Jafaris’ music also reached a wider audience with a series of ambitious videos for his single ‘Found My Feet’ – which saw him skydiving out of an aeroplane – and ‘Time’, which boasted a gorgeously shot clip made in LA. Was the idea to always incorporate a strong visual element?
“Yeah, when I first met Ivan, and he decided he wanted to be my manager, the first thing I said was, ‘I’m a visual artist.’ I want the music to go hand in hand with the videos. Because I know people listen to lyrics, but don’t always pay attention. So the reason I put so much weight on the videos is because it’s the only way people understand exactly what I’m trying to say. And when I met Nathan Barlow [director and frequent Jafaris collaborator], he was the only other person who was seeing my vision to the full extent. Even with the very minimal budget that we had for each video, he’d always go the extra mile.”
The day before our interview, Jafaris was in London meeting with labels and talking about potential deals for the future. Spotify has taken a big interest in the rapper, parachuting his music onto some of their top new music playlists, while his debut album is likely to land critical acclaim. What’s the long-term goal? Sign with a major label? Go independent?

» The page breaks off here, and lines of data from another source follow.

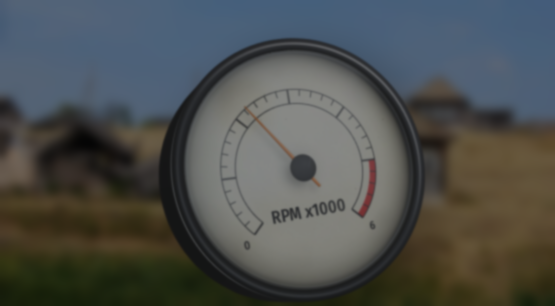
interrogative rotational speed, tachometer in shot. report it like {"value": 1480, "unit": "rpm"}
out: {"value": 2200, "unit": "rpm"}
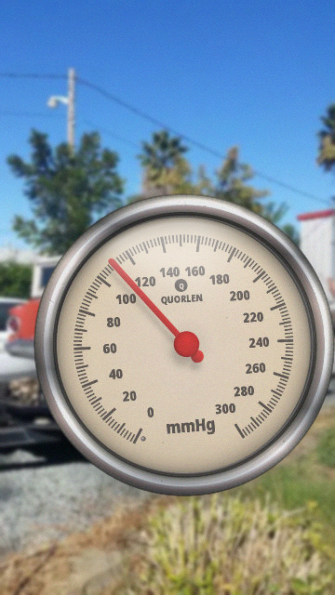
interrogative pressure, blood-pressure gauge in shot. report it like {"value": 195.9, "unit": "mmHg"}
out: {"value": 110, "unit": "mmHg"}
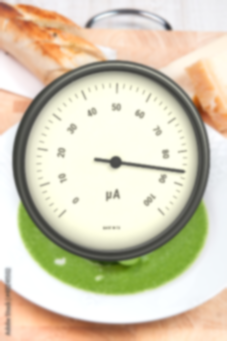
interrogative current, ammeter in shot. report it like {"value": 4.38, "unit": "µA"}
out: {"value": 86, "unit": "µA"}
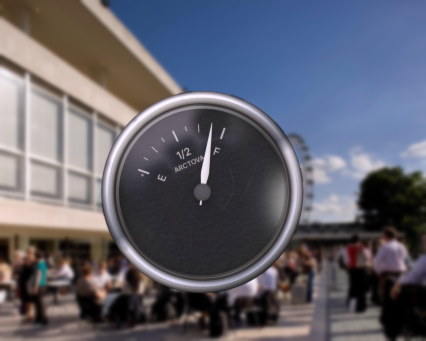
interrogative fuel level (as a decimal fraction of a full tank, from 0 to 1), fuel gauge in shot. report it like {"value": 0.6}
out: {"value": 0.875}
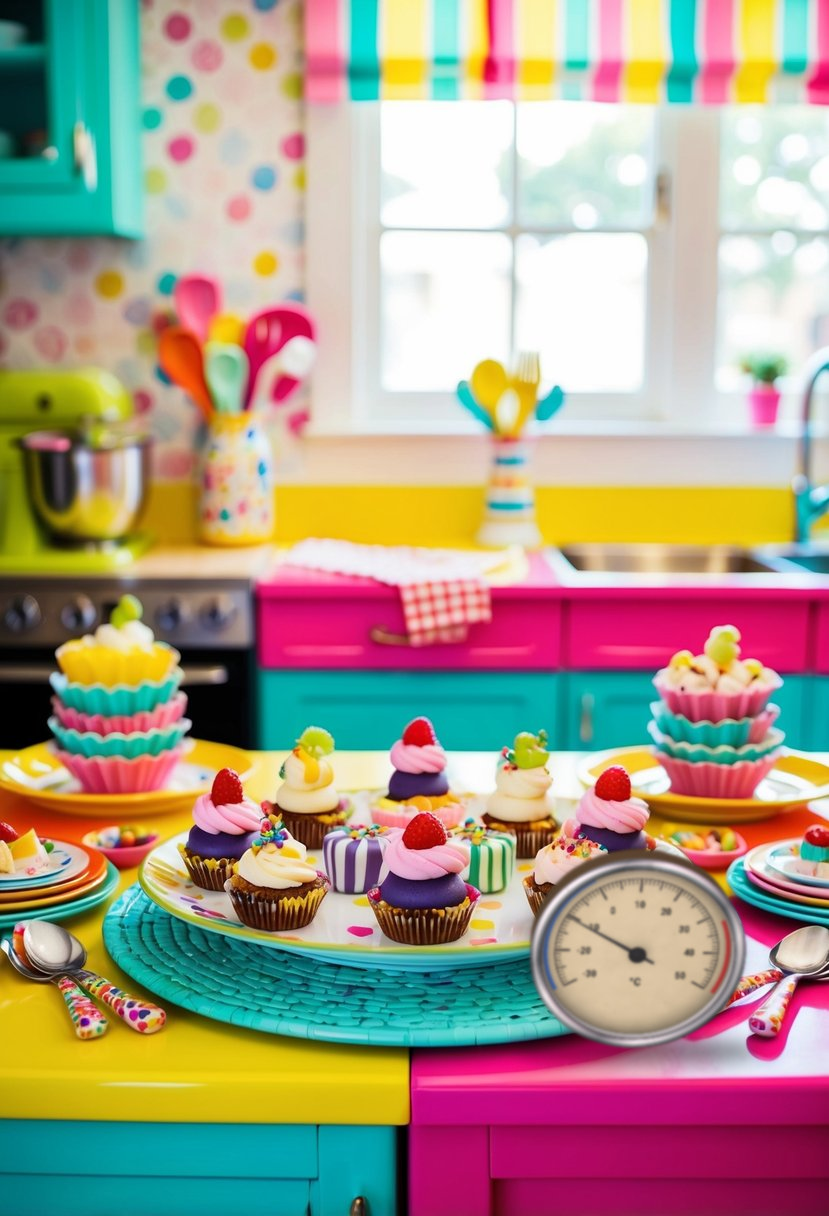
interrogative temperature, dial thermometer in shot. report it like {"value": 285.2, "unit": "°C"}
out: {"value": -10, "unit": "°C"}
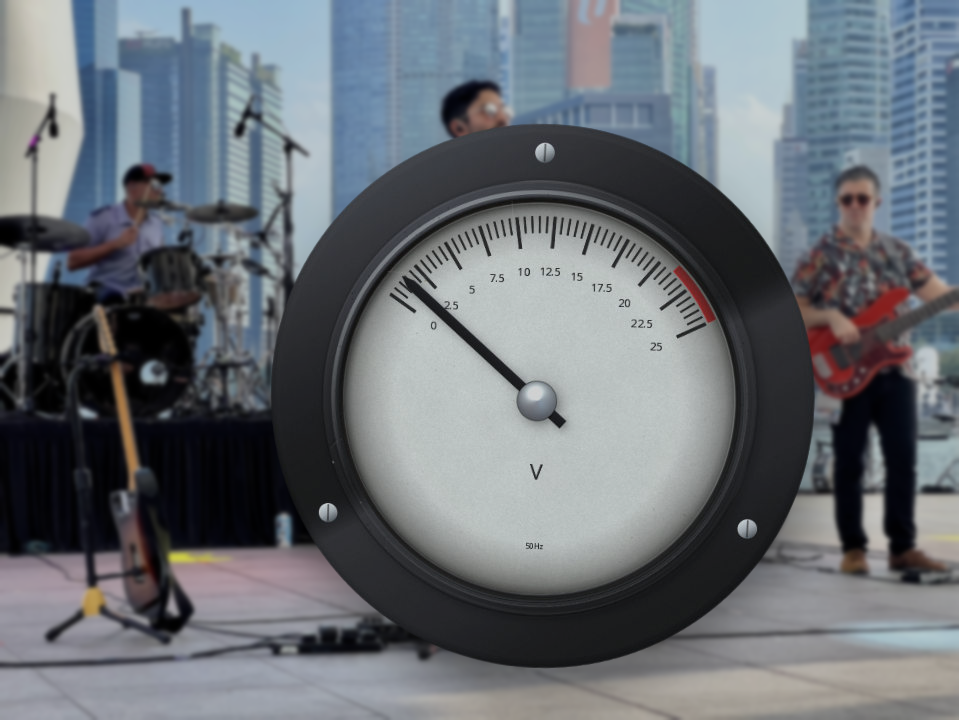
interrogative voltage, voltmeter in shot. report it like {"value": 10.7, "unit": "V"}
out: {"value": 1.5, "unit": "V"}
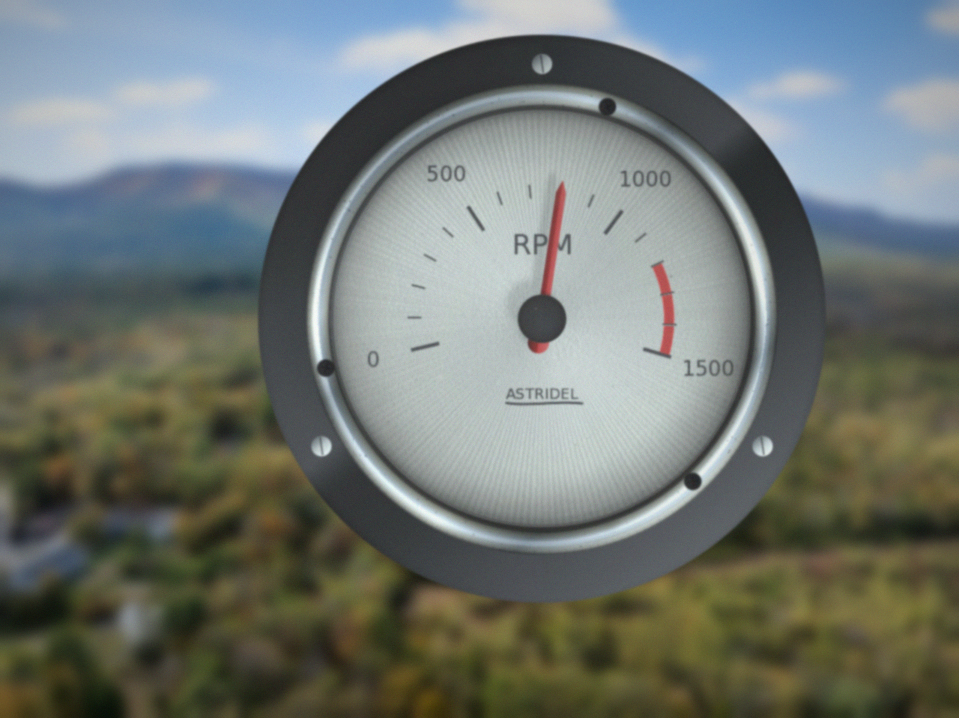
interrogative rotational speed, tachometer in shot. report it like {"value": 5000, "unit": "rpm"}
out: {"value": 800, "unit": "rpm"}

“We’ve been having a lot of discussions lately,” he says. “I came into the game with that whole Chance The Rapper mindset – do it independently – because I thought that was so impressive. But obviously you need backing of some sort to reach the masses. The most important thing for me and my manager is that no matter what we do, we keep the music ours; we keep the rights. And whatever other aid that we can get, as long as it’s mutually beneficial, then that works for us. As well as that, I wanna evolve that into other things eventually. I’m very A&R minded. I’m always listening to new artists. I’m always trying to find out who’s new in Ireland. I wanna get to a place where my voice matters, so I can bring other artists up with me.”
Stride is released on DFL Records on March 9. Jafaris plays the Button Factory, Dublin on May 3.